Two weeks ago, THE SCRAPBOOK noted that an "Emergency Committee" of intellectuals and show-bizzers, aflame about Florida's ballot mess, had published a pro-Gore ad in the New York Times. "Vice President Gore has been elected President by a clear constitutional majority of the popular vote and Electoral College," this ad proclaimed. It went on to endorse a do-over election in Palm Beach as something folks should "explore."

There were distinguished legal scholars among the signatories. Which got us wondering about that "constitutional majority of the popular vote" business -- there being no such thing, after all. We also wondered about the extremely questionable Palm Beach revote proposal.

In response to which quibbles, last week we got a letter from Emergency Committee eminence Cass Sunstein, professor of law at the University of Chicago. He wrote:

THE WEEKLY STANDARD is wrong to attack, as unacceptably partisan, those of us who signed the November 9th advertisement in the New York Times. Though some of its wording was indeed ill-chosen, the principal goal of that advertisement was to help ensure that the election was not settled prematurely and that serious consideration was given to the various issues in Florida. Our commitment was to the process and the law, not to any candidate. True, some of the signatories believed (and continue to believe) that the impeachment of President Clinton was patently unconstitutional; but we would have reached the same conclusion if the impeachment effort had been directed against President Reagan or Bush. Indeed, many of us also supported (and continue to support), on constitutional grounds, some of President Reagan's most controversial initiatives. Many of us also attacked, both privately and publicly, the unconscionable Democratic scandal-mongering under Presidents Reagan and Bush. We would be entirely pleased to defend the legal prerogatives of Republican presidents in the future.

THE SCRAPBOOK isn't holding its breath. We are trying hard not to burst out laughing, though. Observe that Sunstein declines to mention Palm Beach. And therein lies a tale, first reported by Timothy Noah in Slate.

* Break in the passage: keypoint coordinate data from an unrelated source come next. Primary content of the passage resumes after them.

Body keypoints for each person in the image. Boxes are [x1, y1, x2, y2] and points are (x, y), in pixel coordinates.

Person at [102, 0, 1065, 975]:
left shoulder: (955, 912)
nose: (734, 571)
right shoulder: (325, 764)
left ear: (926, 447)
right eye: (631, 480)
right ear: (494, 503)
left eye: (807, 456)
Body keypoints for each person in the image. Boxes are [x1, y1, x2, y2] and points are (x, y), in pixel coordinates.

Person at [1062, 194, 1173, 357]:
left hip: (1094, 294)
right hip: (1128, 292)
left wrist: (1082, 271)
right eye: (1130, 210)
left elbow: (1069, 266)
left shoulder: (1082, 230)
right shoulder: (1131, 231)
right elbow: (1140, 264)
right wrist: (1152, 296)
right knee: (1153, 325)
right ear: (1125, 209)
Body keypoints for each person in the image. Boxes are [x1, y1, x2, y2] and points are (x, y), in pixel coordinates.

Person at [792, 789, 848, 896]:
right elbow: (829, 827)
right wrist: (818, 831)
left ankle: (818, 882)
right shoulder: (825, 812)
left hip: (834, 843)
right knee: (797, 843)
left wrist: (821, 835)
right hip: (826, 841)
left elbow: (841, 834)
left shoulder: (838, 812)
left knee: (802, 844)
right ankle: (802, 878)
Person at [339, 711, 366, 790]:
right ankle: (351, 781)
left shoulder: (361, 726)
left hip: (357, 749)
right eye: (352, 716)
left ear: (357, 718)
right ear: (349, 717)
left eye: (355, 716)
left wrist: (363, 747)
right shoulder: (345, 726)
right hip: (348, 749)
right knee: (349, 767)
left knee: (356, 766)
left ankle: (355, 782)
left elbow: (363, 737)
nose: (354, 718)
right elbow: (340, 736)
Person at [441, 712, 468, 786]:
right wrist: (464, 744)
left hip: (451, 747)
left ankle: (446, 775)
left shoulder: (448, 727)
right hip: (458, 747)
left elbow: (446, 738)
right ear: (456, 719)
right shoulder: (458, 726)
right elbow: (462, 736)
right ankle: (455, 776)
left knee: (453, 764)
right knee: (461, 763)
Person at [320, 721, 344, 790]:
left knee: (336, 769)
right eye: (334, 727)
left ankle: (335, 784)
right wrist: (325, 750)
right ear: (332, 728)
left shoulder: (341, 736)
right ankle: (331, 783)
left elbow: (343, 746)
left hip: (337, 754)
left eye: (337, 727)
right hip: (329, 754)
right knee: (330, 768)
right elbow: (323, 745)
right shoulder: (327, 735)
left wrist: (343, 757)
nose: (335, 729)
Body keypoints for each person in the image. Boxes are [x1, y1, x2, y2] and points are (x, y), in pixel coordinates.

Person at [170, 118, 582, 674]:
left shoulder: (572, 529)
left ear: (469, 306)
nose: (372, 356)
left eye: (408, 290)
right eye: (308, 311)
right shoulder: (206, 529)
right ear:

Turns out Sunstein was never too keen on the notion of a single-county, election-turning re-ballot. Turns out, when that proposal became a fullscale Emergency Committee demand in a version of the ad printed in the Times, Sunstein and two other notables (Ronald Dworkin of NYU and Bruce Ackerman of Yale) repudiated the thing in a so-far unpublished letter to the editor. They hadn't been consulted about the shift in tone. They wouldn't have signed it if they had been.

Noah has further reported that the entire Emergency Committee adventure was the brainchild of anti-impeachment zealot Sean Wilentz of Princeton. Who, after writing the first draft, solicited signatures by e-mail as follows: "Conservative names good if you can, but not essential." Wilentz, we suppose that means, will be pleased to defend future Republican presidents all by himself if necessary.

Perhaps next time, if Cass Sunstein wants to maintain a nonpartisan air, he should take a closer look at this wouldbe confederates. Men like Emergency Committee signatory Paul Berman, for example. Berman is totally unrepentant about the Committee's ad. It was a "smashing triumph," he wrote to Slate in response to Noah's disclosures. Similarly triumphant, no doubt, were the ads Berman helped buy in college newspapers earlier this fall. Aux armes!, Berman then urged the sophomores. Oppose Ralph Nader's "wrecking ball campaign."

The better, of course, to carry Al Gore's water. Not that there's anything "unacceptably partisan" about that.